We talked to Matthew de la Hey, Co-Founder and CEO of inploi about offering clients a full suite of technology, branding, and marketing solutions that enable employers to reach and engage the future of their workforce. This is what he said.
What is inploi, and what do you do?
Matthew de la Hey: inploi is a recruitment technology services provider offering clients a full suite of technology, branding, and marketing solutions that enable employers to reach and engage the future of their workforce. From content creation for employer branding through job distribution, programmatic media buying, social media recruiting, applicant tracking, HR process automation, and more – all delivered through a bespoke online platform – inploi works with leading companies of all sizes across diverse markets and geographies, helping them to stay ahead of the curve.
How has Covid impacted your business, and how have you adapted, or what has changed?
Matthew de la Hey: Coming into 2020, inploi was a hospitality-focused recruitment marketplace with a pipeline full of hotels, pubs, restaurants, cafes, and other food, beverage, and accommodation service providers. We’d recently closed a funding round and were poised to achieve further traction in the sector. Then Covid arrived, the hospitality sector was shuttered, and almost overnight, the demand for recruitment marketing technology evaporated.
We made some tough decisions, cut costs to extend our runway, and set about adapting to a new reality, assuming that the disruption would last far longer than many people were suggesting. “Things will be open again by the summer” was a prevailing view back then.
We then got to work refining and enhancing our product, bringing forward future plans, and developing new ones. After a year of hard work, inploi is now sector agnostic, works anywhere in the world, and is running three new revenue streams. We’ve launched a job aggregation model (after building a job feed management and bidding system), making hundreds of thousands of jobs available to candidates on the platform; we’ve recently launched in New Zealand as a test case for international expansion, and we’ve developed a ‘white label’ product for large enterprises, delivering a beautiful front end to their recruitment marketing, distributing their jobs across the internet (via our distribution engine and platform integrations), and delivering candidates back into their existing applicant tracking systems.
With these developments, inploi becomes a powerful tool enabling companies to diversify their recruitment marketing stack, adding channels that help them to reach new pools of talent. We think of these tech-savvy, mobile-first internet users and modern job seekers, The New Collar Workforce. inploi allows companies to reach, engage, and hire from this demographic.
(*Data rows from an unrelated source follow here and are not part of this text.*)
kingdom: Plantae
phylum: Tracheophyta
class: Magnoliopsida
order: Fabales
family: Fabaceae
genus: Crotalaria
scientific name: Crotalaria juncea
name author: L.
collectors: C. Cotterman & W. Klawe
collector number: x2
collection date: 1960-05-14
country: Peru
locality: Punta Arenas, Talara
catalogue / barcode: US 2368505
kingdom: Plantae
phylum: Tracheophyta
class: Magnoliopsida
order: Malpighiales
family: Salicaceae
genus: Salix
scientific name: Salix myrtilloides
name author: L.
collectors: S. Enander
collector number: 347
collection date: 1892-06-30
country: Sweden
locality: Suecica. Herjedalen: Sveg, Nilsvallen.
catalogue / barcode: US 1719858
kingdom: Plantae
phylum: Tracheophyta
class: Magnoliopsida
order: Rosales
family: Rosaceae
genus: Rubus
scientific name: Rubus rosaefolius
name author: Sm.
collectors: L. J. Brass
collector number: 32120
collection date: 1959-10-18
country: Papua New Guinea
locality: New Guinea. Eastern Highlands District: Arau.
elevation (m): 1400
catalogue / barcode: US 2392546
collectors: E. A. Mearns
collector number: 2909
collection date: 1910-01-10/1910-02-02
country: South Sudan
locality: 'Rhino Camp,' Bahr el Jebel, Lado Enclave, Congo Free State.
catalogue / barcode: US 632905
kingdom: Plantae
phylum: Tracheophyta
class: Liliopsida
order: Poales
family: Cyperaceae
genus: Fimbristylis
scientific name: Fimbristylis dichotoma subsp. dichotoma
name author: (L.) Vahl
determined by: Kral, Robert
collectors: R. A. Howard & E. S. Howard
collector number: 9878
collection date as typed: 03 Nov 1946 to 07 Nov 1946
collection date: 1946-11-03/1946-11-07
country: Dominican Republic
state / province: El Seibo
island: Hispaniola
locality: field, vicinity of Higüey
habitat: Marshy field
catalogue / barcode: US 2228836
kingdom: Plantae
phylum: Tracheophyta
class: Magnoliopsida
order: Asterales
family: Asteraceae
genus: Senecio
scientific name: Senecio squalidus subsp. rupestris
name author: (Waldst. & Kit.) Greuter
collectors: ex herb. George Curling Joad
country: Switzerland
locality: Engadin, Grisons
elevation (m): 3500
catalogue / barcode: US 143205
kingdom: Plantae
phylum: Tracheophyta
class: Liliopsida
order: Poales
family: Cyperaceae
What were some key lessons learned?
Matthew de la Hey: One of the most important things we did during the pandemic centred on communication. Communication with our stakeholders is a key pillar of our approach to business anyways, but we turned this up a notch during the pandemic. There was so much uncertainty all over the place. The team were worried about the company; shareholders were worried about their investments; customers were worried about their businesses; candidates were worried about holding their jobs, or the availability of new ones, and everybody was worried about their health and well-being. We communicated with all of our stakeholders openly, honestly, and frequently: letting them know where we were at as a business, what we were working on, where there was a risk, where we could help others, and where we needed help. I think all of these constituencies appreciated this. It also allowed us to be better leaders and strategists by thinking all of these things through and articulating them. Communication is key!
How does inploi innovate?
Matthew de la Hey: When Alex and I founded inploi, we had a firm idea of the problem we were seeking to solve and the product we were going to build to solve it. After some market testing and validation, we built an MVP and started testing it with users – customers and job seekers. The distance we have traveled from that first version to where we are now is substantial! Our innovative process starts with a theory of change – i.e., an idea about how a new innovation will solve a particular problem or achieve a particular objection. We then test the concept before writing any code, and if there are no red flags, build an ‘MVP’ version to test in-market. We gather feedback and observe data; we refine, and we adjust. It is an iterative, ongoing process. When is our product going to be ‘done’? The answer, which it should be for every technology company, is never! Continuous innovation is essential to ongoing and enhanced success. Not change for the sake of it, of course not, but a responsiveness to changes in the environment you’re operating in, and a view to the future about how the world is likely to change — externally to the business (with implications for it), or indeed in ways that the success of your business/product may bring about. Play to where the puck is going to be, not where it is right now.